Please convert the entire listing below into a JSON list of strings, one string per line, leaving out any blank lines.

-------

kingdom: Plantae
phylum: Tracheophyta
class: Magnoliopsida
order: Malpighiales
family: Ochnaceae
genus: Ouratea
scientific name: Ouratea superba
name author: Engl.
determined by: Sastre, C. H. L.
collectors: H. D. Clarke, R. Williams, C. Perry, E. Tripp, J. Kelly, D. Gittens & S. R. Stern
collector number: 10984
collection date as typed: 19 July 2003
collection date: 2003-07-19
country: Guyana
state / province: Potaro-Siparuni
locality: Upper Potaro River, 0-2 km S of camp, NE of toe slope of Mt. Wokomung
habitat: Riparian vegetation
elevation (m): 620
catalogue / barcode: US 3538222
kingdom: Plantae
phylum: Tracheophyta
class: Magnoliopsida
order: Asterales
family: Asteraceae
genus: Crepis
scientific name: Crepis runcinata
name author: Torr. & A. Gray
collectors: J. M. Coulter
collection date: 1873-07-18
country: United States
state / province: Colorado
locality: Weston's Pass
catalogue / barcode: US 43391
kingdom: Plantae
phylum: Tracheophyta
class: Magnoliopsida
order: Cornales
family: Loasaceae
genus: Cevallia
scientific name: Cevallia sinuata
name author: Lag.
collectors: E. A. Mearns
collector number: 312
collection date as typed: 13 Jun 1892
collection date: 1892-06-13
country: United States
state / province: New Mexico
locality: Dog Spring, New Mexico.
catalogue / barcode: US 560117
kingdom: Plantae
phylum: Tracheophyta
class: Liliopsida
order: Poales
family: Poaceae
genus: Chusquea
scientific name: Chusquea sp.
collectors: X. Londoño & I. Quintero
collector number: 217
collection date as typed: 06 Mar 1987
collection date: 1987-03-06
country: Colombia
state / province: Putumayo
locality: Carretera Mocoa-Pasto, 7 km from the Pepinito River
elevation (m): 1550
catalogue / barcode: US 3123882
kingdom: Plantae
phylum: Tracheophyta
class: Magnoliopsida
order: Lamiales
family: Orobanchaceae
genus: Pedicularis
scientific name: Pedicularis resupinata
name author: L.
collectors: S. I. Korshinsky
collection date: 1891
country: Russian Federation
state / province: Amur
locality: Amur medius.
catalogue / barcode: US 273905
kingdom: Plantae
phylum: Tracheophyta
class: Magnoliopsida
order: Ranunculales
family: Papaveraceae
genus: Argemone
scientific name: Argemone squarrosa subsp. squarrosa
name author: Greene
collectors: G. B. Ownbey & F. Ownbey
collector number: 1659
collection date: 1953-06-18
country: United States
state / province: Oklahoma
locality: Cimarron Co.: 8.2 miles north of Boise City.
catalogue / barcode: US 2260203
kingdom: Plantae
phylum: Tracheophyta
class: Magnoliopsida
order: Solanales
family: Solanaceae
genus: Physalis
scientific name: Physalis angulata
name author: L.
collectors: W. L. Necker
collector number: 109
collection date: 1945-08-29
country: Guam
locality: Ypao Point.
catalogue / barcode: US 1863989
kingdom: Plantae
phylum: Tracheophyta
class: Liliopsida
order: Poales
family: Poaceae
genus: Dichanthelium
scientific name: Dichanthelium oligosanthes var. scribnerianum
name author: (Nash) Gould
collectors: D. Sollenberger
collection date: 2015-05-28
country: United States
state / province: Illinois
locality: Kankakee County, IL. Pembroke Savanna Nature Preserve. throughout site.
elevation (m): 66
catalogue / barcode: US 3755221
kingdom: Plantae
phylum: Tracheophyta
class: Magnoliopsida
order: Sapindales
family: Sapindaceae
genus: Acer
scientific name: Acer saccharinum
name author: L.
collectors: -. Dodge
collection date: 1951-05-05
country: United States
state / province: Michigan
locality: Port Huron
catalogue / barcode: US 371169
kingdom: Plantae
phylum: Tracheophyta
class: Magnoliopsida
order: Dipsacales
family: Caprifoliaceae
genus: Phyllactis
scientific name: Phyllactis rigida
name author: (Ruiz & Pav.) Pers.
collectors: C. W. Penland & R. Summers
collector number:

-------

Complete response →
[
  "kingdom: Plantae",
  "phylum: Tracheophyta",
  "class: Magnoliopsida",
  "order: Malpighiales",
  "family: Ochnaceae",
  "genus: Ouratea",
  "scientific name: Ouratea superba",
  "name author: Engl.",
  "determined by: Sastre, C. H. L.",
  "collectors: H. D. Clarke, R. Williams, C. Perry, E. Tripp, J. Kelly, D. Gittens & S. R. Stern",
  "collector number: 10984",
  "collection date as typed: 19 July 2003",
  "collection date: 2003-07-19",
  "country: Guyana",
  "state / province: Potaro-Siparuni",
  "locality: Upper Potaro River, 0-2 km S of camp, NE of toe slope of Mt. Wokomung",
  "habitat: Riparian vegetation",
  "elevation (m): 620",
  "catalogue / barcode: US 3538222",
  "kingdom: Plantae",
  "phylum: Tracheophyta",
  "class: Magnoliopsida",
  "order: Asterales",
  "family: Asteraceae",
  "genus: Crepis",
  "scientific name: Crepis runcinata",
  "name author: Torr. & A. Gray",
  "collectors: J. M. Coulter",
  "collection date: 1873-07-18",
  "country: United States",
  "state / province: Colorado",
  "locality: Weston's Pass",
  "catalogue / barcode: US 43391",
  "kingdom: Plantae",
  "phylum: Tracheophyta",
  "class: Magnoliopsida",
  "order: Cornales",
  "family: Loasaceae",
  "genus: Cevallia",
  "scientific name: Cevallia sinuata",
  "name author: Lag.",
  "collectors: E. A. Mearns",
  "collector number: 312",
  "collection date as typed: 13 Jun 1892",
  "collection date: 1892-06-13",
  "country: United States",
  "state / province: New Mexico",
  "locality: Dog Spring, New Mexico.",
  "catalogue / barcode: US 560117",
  "kingdom: Plantae",
  "phylum: Tracheophyta",
  "class: Liliopsida",
  "order: Poales",
  "family: Poaceae",
  "genus: Chusquea",
  "scientific name: Chusquea sp.",
  "collectors: X. Londoño & I. Quintero",
  "collector number: 217",
  "collection date as typed: 06 Mar 1987",
  "collection date: 1987-03-06",
  "country: Colombia",
  "state / province: Putumayo",
  "locality: Carretera Mocoa-Pasto, 7 km from the Pepinito River",
  "elevation (m): 1550",
  "catalogue / barcode: US 3123882",
  "kingdom: Plantae",
  "phylum: Tracheophyta",
  "class: Magnoliopsida",
  "order: Lamiales",
  "family: Orobanchaceae",
  "genus: Pedicularis",
  "scientific name: Pedicularis resupinata",
  "name author: L.",
  "collectors: S. I. Korshinsky",
  "collection date: 1891",
  "country: Russian Federation",
  "state / province: Amur",
  "locality: Amur medius.",
  "catalogue / barcode: US 273905",
  "kingdom: Plantae",
  "phylum: Tracheophyta",
  "class: Magnoliopsida",
  "order: Ranunculales",
  "family: Papaveraceae",
  "genus: Argemone",
  "scientific name: Argemone squarrosa subsp. squarrosa",
  "name author: Greene",
  "collectors: G. B. Ownbey & F. Ownbey",
  "collector number: 1659",
  "collection date: 1953-06-18",
  "country: United States",
  "state / province: Oklahoma",
  "locality: Cimarron Co.: 8.2 miles north of Boise City.",
  "catalogue / barcode: US 2260203",
  "kingdom: Plantae",
  "phylum: Tracheophyta",
  "class: Magnoliopsida",
  "order: Solanales",
  "family: Solanaceae",
  "genus: Physalis",
  "scientific name: Physalis angulata",
  "name author: L.",
  "collectors: W. L. Necker",
  "collector number: 109",
  "collection date: 1945-08-29",
  "country: Guam",
  "locality: Ypao Point.",
  "catalogue / barcode: US 1863989",
  "kingdom: Plantae",
  "phylum: Tracheophyta",
  "class: Liliopsida",
  "order: Poales",
  "family: Poaceae",
  "genus: Dichanthelium",
  "scientific name: Dichanthelium oligosanthes var. scribnerianum",
  "name author: (Nash) Gould",
  "collectors: D. Sollenberger",
  "collection date: 2015-05-28",
  "country: United States",
  "state / province: Illinois",
  "locality: Kankakee County, IL. Pembroke Savanna Nature Preserve. throughout site.",
  "elevation (m): 66",
  "catalogue / barcode: US 3755221",
  "kingdom: Plantae",
  "phylum: Tracheophyta",
  "class: Magnoliopsida",
  "order: Sapindales",
  "family: Sapindaceae",
  "genus: Acer",
  "scientific name: Acer saccharinum",
  "name author: L.",
  "collectors: -. Dodge",
  "collection date: 1951-05-05",
  "country: United States",
  "state / province: Michigan",
  "locality: Port Huron",
  "catalogue / barcode: US 371169",
  "kingdom: Plantae",
  "phylum: Tracheophyta",
  "class: Magnoliopsida",
  "order: Dipsacales",
  "family: Caprifoliaceae",
  "genus: Phyllactis",
  "scientific name: Phyllactis rigida",
  "name author: (Ruiz & Pav.) Pers.",
  "collectors: C. W. Penland & R. Summers",
  "collector number:"
]